Sergeant Colon coughed and indicated with a tilt of his head the hunched figure of Leonard, who was sitting in the stern with his head in his hands.
“He's a bit quiet, sir,” he whispered. “Can't seem to get a word out of him.”
“He has a lot on his mind,” said the Patrician.
The watchmen pedalled onwards for a while, but the close confines of the Boat encouraged a confidentiality that would never have been found on land.
“Sorry to hear you're getting the sack, sir,” said Colon.
“Really,” said Lord Vetinari.
“You'd definitely get my vote, if we had elections.”
“Capital.”
“I think people want the thumbscrew of firm government, myself.”
“Good.”
“Your predecessor, Lord Snapcase, now he was mental. But, like I've always said, people know where they stand with Lord Vetinari…”
“Well done.”
“They might not like where they're standing of course…”
Lord Vetinari looked up. They were under a boat now and it seemed to be going in the right direction. He steered the Boat until he heard the thunk of hull hitting hull, and gave the auger a few turns.
“Am I being sacked, sergeant?” he said, sitting back.
“Well, eh, I heard Lord Rust's people say that if you rat… rat…”
“Ratify,” said Lord Vetinari.
“Yeah, if you ratify that surrender next week, they'll get you exiled, sir.”
“A week is a long time in politics, sergeant.”

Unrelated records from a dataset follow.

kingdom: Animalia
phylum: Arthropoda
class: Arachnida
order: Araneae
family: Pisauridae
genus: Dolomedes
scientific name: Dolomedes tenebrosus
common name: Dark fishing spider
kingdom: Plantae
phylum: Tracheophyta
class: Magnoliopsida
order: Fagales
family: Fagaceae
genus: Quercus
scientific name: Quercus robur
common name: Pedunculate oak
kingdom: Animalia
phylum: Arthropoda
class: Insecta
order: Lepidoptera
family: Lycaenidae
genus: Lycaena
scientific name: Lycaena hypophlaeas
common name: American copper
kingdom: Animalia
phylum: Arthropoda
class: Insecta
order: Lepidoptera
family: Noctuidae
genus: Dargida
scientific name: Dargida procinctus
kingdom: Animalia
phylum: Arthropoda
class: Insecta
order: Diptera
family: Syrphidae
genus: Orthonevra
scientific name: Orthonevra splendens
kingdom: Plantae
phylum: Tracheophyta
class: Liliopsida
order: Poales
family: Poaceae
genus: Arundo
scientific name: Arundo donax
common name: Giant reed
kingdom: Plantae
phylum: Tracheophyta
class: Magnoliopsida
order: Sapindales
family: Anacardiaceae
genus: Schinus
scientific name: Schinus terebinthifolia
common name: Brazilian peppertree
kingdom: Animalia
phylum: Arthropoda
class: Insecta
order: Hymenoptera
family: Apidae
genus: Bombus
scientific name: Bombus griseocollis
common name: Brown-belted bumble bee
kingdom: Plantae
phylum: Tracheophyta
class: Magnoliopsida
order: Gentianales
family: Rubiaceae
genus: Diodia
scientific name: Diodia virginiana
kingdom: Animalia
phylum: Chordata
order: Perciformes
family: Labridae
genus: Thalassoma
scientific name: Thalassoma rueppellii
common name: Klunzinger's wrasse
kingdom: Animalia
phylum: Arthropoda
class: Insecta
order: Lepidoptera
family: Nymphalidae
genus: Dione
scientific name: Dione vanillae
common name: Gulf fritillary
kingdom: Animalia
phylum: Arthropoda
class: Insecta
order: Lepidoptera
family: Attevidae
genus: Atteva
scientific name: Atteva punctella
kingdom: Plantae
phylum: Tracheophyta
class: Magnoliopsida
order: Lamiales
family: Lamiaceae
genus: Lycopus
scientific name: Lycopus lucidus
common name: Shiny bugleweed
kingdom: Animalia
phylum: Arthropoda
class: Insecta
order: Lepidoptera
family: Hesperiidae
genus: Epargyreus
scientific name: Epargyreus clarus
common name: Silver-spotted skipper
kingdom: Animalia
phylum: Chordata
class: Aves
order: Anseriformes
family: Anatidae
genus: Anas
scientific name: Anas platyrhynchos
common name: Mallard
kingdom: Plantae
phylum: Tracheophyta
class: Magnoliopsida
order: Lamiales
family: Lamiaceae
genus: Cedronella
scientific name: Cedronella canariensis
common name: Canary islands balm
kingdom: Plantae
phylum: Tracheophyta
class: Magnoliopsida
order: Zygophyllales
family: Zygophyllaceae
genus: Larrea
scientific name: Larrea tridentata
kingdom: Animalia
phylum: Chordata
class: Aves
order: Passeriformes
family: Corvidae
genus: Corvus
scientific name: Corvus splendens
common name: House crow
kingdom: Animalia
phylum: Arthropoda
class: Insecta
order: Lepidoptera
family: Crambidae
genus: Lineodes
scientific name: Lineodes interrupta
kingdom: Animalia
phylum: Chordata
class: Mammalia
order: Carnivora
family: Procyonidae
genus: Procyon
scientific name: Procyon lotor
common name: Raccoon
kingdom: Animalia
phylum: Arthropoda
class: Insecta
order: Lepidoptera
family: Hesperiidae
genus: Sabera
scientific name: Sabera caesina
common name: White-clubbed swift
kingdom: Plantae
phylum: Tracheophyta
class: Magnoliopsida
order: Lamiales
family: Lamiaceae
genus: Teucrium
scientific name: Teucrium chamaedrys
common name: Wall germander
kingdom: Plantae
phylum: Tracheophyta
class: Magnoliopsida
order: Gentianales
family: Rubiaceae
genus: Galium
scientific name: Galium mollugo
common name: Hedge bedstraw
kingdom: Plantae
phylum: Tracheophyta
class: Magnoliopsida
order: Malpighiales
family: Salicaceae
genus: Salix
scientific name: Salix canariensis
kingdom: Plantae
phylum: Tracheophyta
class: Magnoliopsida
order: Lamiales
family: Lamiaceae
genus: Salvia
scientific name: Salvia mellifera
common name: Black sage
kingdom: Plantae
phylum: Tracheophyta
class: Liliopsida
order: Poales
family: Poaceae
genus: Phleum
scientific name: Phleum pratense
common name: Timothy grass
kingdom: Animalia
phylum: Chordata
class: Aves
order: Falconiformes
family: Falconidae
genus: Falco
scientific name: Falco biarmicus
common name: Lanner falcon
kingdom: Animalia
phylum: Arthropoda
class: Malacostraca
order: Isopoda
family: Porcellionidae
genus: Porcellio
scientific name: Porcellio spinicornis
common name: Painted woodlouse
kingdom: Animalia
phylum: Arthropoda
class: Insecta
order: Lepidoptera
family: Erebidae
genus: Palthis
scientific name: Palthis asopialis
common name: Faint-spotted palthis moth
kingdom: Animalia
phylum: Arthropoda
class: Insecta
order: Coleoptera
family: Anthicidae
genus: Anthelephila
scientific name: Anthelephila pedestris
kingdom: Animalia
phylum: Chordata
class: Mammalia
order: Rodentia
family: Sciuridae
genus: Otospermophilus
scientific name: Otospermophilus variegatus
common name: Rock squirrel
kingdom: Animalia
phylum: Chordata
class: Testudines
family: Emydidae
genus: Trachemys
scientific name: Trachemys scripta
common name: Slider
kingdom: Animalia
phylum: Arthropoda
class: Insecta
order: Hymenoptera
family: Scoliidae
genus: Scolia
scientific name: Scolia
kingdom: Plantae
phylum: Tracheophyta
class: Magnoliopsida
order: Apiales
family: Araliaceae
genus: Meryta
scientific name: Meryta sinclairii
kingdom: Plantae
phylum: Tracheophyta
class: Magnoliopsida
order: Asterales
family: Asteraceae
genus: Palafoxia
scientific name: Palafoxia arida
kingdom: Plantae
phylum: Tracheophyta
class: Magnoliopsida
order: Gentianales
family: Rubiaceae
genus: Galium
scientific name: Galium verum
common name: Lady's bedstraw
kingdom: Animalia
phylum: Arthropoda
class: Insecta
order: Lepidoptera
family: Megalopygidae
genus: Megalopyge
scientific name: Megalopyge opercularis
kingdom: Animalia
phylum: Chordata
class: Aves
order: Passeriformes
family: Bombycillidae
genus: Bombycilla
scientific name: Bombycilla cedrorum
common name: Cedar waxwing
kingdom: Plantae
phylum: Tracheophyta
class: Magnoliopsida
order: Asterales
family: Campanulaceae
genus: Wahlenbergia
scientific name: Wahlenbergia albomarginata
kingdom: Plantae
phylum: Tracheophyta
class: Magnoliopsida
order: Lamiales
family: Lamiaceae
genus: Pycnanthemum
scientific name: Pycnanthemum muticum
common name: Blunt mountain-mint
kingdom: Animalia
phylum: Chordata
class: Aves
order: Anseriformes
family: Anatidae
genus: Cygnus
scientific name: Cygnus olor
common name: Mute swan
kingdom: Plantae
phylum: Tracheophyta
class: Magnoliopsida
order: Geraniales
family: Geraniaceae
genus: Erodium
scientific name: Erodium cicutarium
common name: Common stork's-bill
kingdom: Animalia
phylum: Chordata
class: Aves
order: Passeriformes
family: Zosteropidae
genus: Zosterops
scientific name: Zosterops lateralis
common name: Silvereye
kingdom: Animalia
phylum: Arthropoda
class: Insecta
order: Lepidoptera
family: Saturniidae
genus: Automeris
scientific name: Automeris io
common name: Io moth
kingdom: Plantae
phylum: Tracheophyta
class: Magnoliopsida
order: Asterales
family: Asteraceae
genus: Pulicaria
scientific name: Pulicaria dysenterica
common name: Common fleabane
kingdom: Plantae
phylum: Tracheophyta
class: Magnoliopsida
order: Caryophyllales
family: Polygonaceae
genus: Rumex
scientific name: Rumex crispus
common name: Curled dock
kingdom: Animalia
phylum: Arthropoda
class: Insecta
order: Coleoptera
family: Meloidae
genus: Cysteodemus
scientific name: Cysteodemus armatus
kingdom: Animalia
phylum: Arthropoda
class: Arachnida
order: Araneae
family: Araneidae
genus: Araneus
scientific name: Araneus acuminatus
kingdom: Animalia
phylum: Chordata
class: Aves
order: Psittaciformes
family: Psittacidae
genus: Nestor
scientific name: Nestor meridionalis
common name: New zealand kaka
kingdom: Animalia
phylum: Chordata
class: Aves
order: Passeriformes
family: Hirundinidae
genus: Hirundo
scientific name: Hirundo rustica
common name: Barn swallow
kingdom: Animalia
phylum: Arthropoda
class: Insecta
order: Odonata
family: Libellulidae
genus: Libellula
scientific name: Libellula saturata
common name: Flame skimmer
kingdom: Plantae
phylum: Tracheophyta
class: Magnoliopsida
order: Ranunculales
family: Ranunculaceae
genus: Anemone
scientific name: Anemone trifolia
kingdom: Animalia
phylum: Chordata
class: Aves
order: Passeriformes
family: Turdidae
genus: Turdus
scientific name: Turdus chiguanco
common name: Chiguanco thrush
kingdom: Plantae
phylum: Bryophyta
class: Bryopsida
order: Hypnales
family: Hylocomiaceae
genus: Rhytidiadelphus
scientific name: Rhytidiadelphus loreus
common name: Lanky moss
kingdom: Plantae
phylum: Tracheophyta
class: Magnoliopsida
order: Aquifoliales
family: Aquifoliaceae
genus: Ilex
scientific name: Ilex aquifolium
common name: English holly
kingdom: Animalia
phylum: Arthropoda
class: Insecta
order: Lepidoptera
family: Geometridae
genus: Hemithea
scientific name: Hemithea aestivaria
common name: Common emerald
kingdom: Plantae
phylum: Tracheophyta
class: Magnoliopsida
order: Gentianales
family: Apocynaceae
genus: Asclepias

Colon's face widened in what he thought of as a knowing grin. He tapped the side of his nose.
“Ah, politics,” he said. “Ah, you should've said.”
“Yeah, they'll laugh at the other foot then, eh?” said Nobby.
“Got some secret plan, I'll be bound,” said Colon. “You know where the chicken is all right.”
“I can see there's no fooling such skilled observers of the carnival that is life,” said Lord Vetinari. “Yes, indeed, there is something I intend to do.”